■ Supplied material:
....

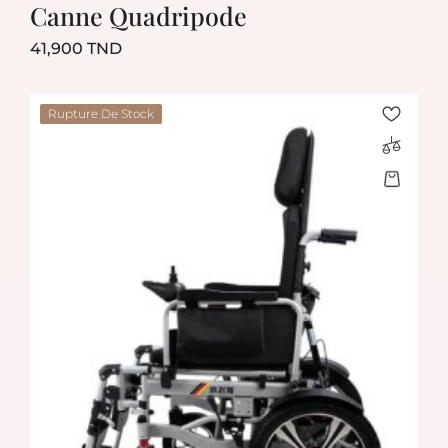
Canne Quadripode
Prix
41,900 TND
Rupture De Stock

....

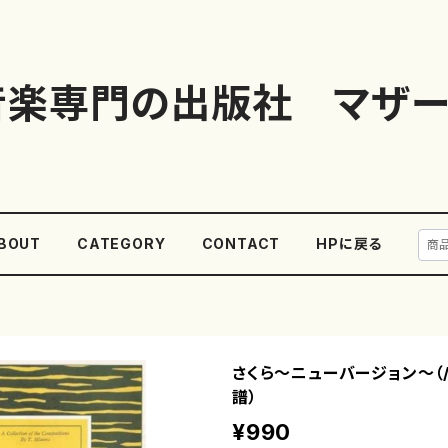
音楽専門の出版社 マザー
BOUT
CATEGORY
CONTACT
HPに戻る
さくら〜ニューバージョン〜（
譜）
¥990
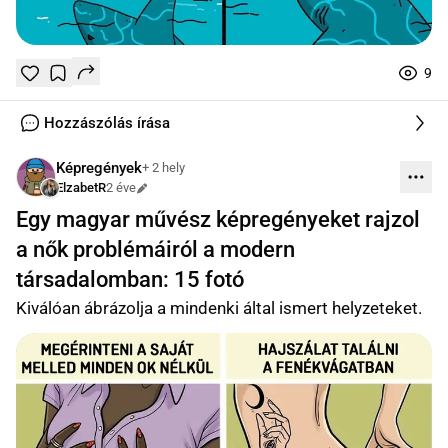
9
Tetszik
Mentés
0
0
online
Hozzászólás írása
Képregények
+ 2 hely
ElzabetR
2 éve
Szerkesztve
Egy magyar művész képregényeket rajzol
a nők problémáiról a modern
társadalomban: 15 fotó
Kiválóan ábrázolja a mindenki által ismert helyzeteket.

....

■ Exercise instructions: Beginning with the line above that contains "Canne Quadripode", copy each line exactly up to and including the line that contains "Rupture De Stock", and go no further.

■ Answer space:
Canne Quadripode
Prix
41,900 TND
Rupture De Stock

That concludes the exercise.